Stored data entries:
::::::::
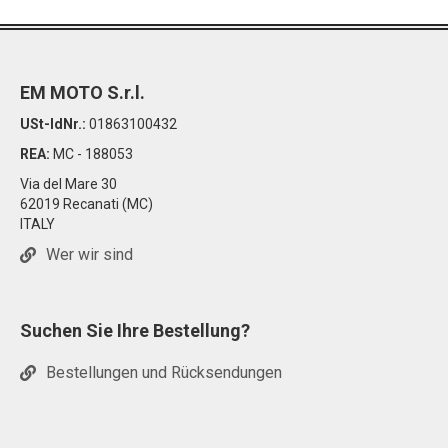
EM MOTO S.r.l.
USt-IdNr.:
01863100432
REA:
MC - 188053
Via del Mare 30
62019 Recanati (MC)
ITALY
Wer wir sind
Suchen Sie Ihre Bestellung?
Bestellungen und Rücksendungen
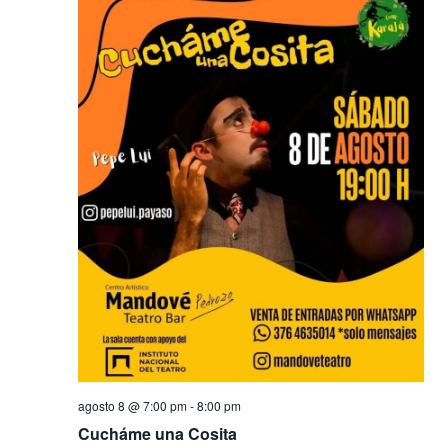
agosto 8 @ 7:00 pm
-
8:00 pm
Cucháme una Cosita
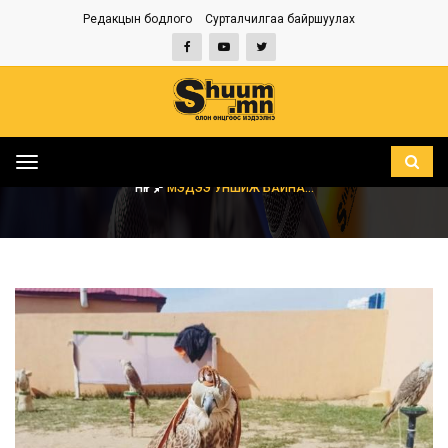
Редакцын бодлого
Сурталчилгаа байршуулах
Toggle
navigation
НҮҮР
МЭДЭЭ УНШИЖ БАЙНА...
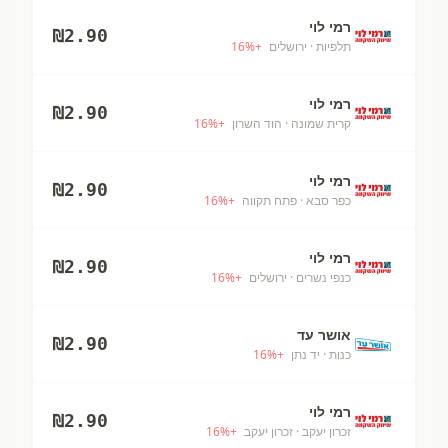
רמי לוי
₪
2.90
תלפיות
· ירושלים
+
%
16
רמי לוי
₪
2.90
קרית שמונה
· הוד השרון
+
%
16
רמי לוי
₪
2.90
כפר סבא
· פתח תקווה
+
%
16
רמי לוי
₪
2.90
כנפי נשרים
· ירושלים
+
%
16
אושר עד
₪
2.90
כנות
· יד נתן
+
%
16
רמי לוי
₪
2.90
זכרון יעקב
· זכרון יעקב
+
%
16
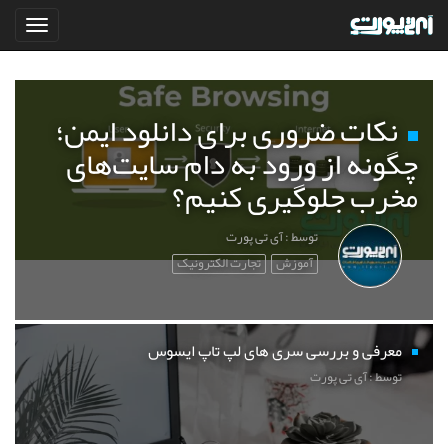
نکات ضروری برای دانلود ایمن؛
چگونه از ورود به دام سایت‌های
مخرب جلوگیری کنیم؟
توسط : آی تی پورت
آموزش
تجارت الکترونیک
معرفی و بررسی سری های لپ تاپ ایسوس
توسط : آی تی پورت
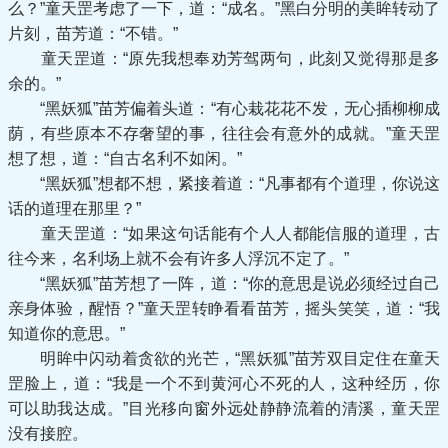
么？”童天罡考虑了一下，道：“成名。”黑白分明的美眸转动了
片刻，苗芳道：“不错。”
童天罡道：“原先我想奉劝芳驾两句，此刻又觉得那是多
余的。”
“黑妖狐”苗芳偏着头道：“有心栽花花不发，无心插柳柳成
荫，有些原本不存奢望的事，往往会有意外的成就。”童天罡
想了想，道：“自古名利不如闲。”
“黑妖狐”想都不想，紧接着道：“凡事都有个道理，你说这
话的道理在那里？”
童天罡道：“如果这句话能有个人人都能信服的道理，古
往今来，名利场上就不会有许多人浮沉不定了。”
“黑妖狐”苗芳想了一阵，道：“你的意思是说必须经过自己
亲身体验，醒悟？”童天罡转睁看看苗芳，摇头笑笑，道：“我
知道你的意思。”
明眸中闪动着贪欲的光芒，“黑妖狐”苗芳双目定住在童天
罡脸上，道：“我是一个不到黄河心不死的人，这种经历，你
可以助我达成。”目光移向窗外远处静静流着的清溪，童天罡
没有接腔。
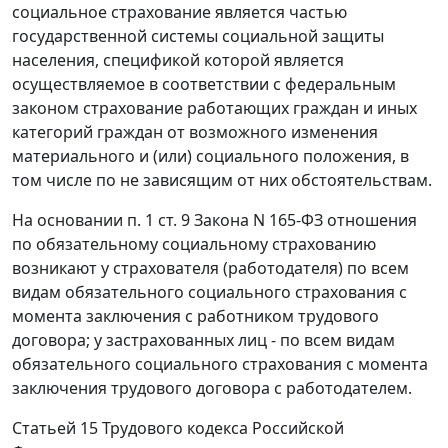
социальное страхование является частью
государственной системы социальной защиты
населения, спецификой которой является
осуществляемое в соответствии с федеральным
законом страхование работающих граждан и иных
категорий граждан от возможного изменения
материального и (или) социального положения, в
том числе по не зависящим от них обстоятельствам.
На основании
п. 1 ст. 9
Закона N 165-ФЗ отношения
по обязательному социальному страхованию
возникают у страхователя (работодателя) по всем
видам обязательного социального страхования с
момента заключения с работником трудового
договора; у застрахованных лиц - по всем видам
обязательного социального страхования с момента
заключения трудового договора с работодателем.
Статьей 15
Трудового кодекса Российской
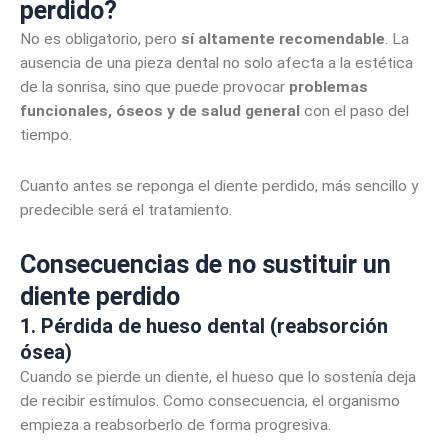
perdido?
No es obligatorio, pero
sí altamente recomendable
. La
ausencia de una pieza dental no solo afecta a la estética
de la sonrisa, sino que puede provocar
problemas
funcionales, óseos y de salud general
con el paso del
tiempo.
Cuanto antes se reponga el diente perdido, más sencillo y
predecible será el tratamiento.
Consecuencias de no sustituir un
diente perdido
1. Pérdida de hueso dental (reabsorción
ósea)
Cuando se pierde un diente, el hueso que lo sostenía deja
de recibir estímulos. Como consecuencia, el organismo
empieza a reabsorberlo de forma progresiva.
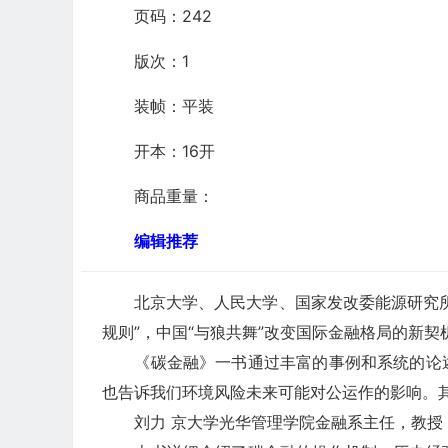
页码：242
版次：1
装帧：平装
开本：16开
商品重量：
编辑推荐
北京大学、人民大学、国家发改委能源研究
规则”，中国“与狼共舞”改变国际金融格局的新契
《碳金融》一书通过丰富的事例和系统的论述
也告诉我们环境风险未来可能对公运作的影响。
刘力 京大学光华管理学院金融系主任，教授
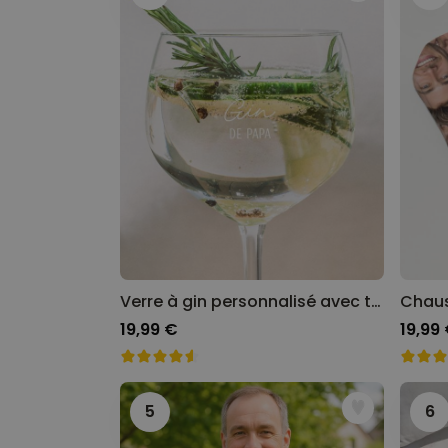
Verre à gin personnalisé avec texte
19,99 €
19,99
5
6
::::::::
» **Exercise goal**: Can you turn all of the data above into a Markdown table with two columns, Row and Line, giving each non-blank line its own numbered row and leaving the pictures out?

» **Response to this exercise**:
| Row | Line |
|---|---|
| 1 | EM MOTO S.r.l. |
| 2 | USt-IdNr.: |
| 3 | 01863100432 |
| 4 | REA: |
| 5 | MC - 188053 |
| 6 | Via del Mare 30 |
| 7 | 62019 Recanati (MC) |
| 8 | ITALY |
| 9 | Wer wir sind |
| 10 | Suchen Sie Ihre Bestellung? |
| 11 | Bestellungen und Rücksendungen |
| 12 | agosto 8 @ 7:00 pm |
| 13 | - |
| 14 | 8:00 pm |
| 15 | Cucháme una Cosita |
| 16 | Редакцын бодлого |
| 17 | Сурталчилгаа байршуулах |
| 18 | Toggle |
| 19 | navigation |
| 20 | НҮҮР |
| 21 | МЭДЭЭ УНШИЖ БАЙНА... |
| 22 | רמי לוי |
| 23 | ₪ |
| 24 | 2.90 |
| 25 | תלפיות |
| 26 | · ירושלים |
| 27 | + |
| 28 | % |
| 29 | 16 |
| 30 | רמי לוי |
| 31 | ₪ |
| 32 | 2.90 |
| 33 | קרית שמונה |
| 34 | · הוד השרון |
| 35 | + |
| 36 | % |
| 37 | 16 |
| 38 | רמי לוי |
| 39 | ₪ |
| 40 | 2.90 |
| 41 | כפר סבא |
| 42 | · פתח תקווה |
| 43 | + |
| 44 | % |
| 45 | 16 |
| 46 | רמי לוי |
| 47 | ₪ |
| 48 | 2.90 |
| 49 | כנפי נשרים |
| 50 | · ירושלים |
| 51 | + |
| 52 | % |
| 53 | 16 |
| 54 | אושר עד |
| 55 | ₪ |
| 56 | 2.90 |
| 57 | כנות |
| 58 | · יד נתן |
| 59 | + |
| 60 | % |
| 61 | 16 |
| 62 | רמי לוי |
| 63 | ₪ |
| 64 | 2.90 |
| 65 | זכרון יעקב |
| 66 | · זכרון יעקב |
| 67 | + |
| 68 | % |
| 69 | 16 |
| 70 | نکات ضروری برای دانلود ایمن؛ |
| 71 | چگونه از ورود به دام سایت‌های |
| 72 | مخرب جلوگیری کنیم؟ |
| 73 | توسط : آی تی پورت |
| 74 | آموزش |
| 75 | تجارت الکترونیک |
| 76 | معرفی و بررسی سری های لپ تاپ ایسوس |
| 77 | توسط : آی تی پورت |
| 78 | 么？”童天罡考虑了一下，道：“成名。”黑白分明的美眸转动了 |
| 79 | 片刻，苗芳道：“不错。” |
| 80 | 童天罡道：“原先我想奉劝芳驾两句，此刻又觉得那是多 |
| 81 | 余的。” |
| 82 | “黑妖狐”苗芳偏着头道：“有心栽花花不发，无心插柳柳成 |
| 83 | 荫，有些原本不存奢望的事，往往会有意外的成就。”童天罡 |
| 84 | 想了想，道：“自古名利不如闲。” |
| 85 | “黑妖狐”想都不想，紧接着道：“凡事都有个道理，你说这 |
| 86 | 话的道理在那里？” |
| 87 | 童天罡道：“如果这句话能有个人人都能信服的道理，古 |
| 88 | 往今来，名利场上就不会有许多人浮沉不定了。” |
| 89 | “黑妖狐”苗芳想了一阵，道：“你的意思是说必须经过自己 |
| 90 | 亲身体验，醒悟？”童天罡转睁看看苗芳，摇头笑笑，道：“我 |
| 91 | 知道你的意思。” |
| 92 | 明眸中闪动着贪欲的光芒，“黑妖狐”苗芳双目定住在童天 |
| 93 | 罡脸上，道：“我是一个不到黄河心不死的人，这种经历，你 |
| 94 | 可以助我达成。”目光移向窗外远处静静流着的清溪，童天罡 |
| 95 | 没有接腔。 |
| 96 | социальное страхование является частью |
| 97 | государственной системы социальной защиты |
| 98 | населения, спецификой которой является |
| 99 | осуществляемое в соответствии с федеральным |
| 100 | законом страхование работающих граждан и иных |
| 101 | категорий граждан от возможного изменения |
| 102 | материального и (или) социального положения, в |
| 103 | том числе по не зависящим от них обстоятельствам. |
| 104 | На основании |
| 105 | п. 1 ст. 9 |
| 106 | Закона N 165-ФЗ отношения |
| 107 | по обязательному социальному страхованию |
| 108 | возникают у страхователя (работодателя) по всем |
| 109 | видам обязательного социального страхования с |
| 110 | момента заключения с работником трудового |
| 111 | договора; у застрахованных лиц - по всем видам |
| 112 | обязательного социального страхования с момента |
| 113 | заключения трудового договора с работодателем. |
| 114 | Статьей 15 |
| 115 | Трудового кодекса Российской |
| 116 | perdido? |
| 117 | No es obligatorio, pero |
| 118 | sí altamente recomendable |
| 119 | . La |
| 120 | ausencia de una pieza dental no solo afecta a la estética |
| 121 | de la sonrisa, sino que puede provocar |
| 122 | problemas |
| 123 | funcionales, óseos y de salud general |
| 124 | con el paso del |
| 125 | tiempo. |
| 126 | Cuanto antes se reponga el diente perdido, más sencillo y |
| 127 | predecible será el tratamiento. |
| 128 | Consecuencias de no sustituir un |
| 129 | diente perdido |
| 130 | 1. Pérdida de hueso dental (reabsorción |
| 131 | ósea) |
| 132 | Cuando se pierde un diente, el hueso que lo sostenía deja |
| 133 | de recibir estímulos. Como consecuencia, el organismo |
| 134 | empieza a reabsorberlo de forma progresiva. |
| 135 | 页码：242 |
| 136 | 版次：1 |
| 137 | 装帧：平装 |
| 138 | 开本：16开 |
| 139 | 商品重量： |
| 140 | 编辑推荐 |
| 141 | 北京大学、人民大学、国家发改委能源研究 |
| 142 | 规则”，中国“与狼共舞”改变国际金融格局的新契 |
| 143 | 《碳金融》一书通过丰富的事例和系统的论述 |
| 144 | 也告诉我们环境风险未来可能对公运作的影响。 |
| 145 | 刘力 京大学光华管理学院金融系主任，教授 |
| 146 | Verre à gin personnalisé avec texte |
| 147 | 19,99 € |
| 148 | 19,99 |
| 149 | 5 |
| 150 | 6 |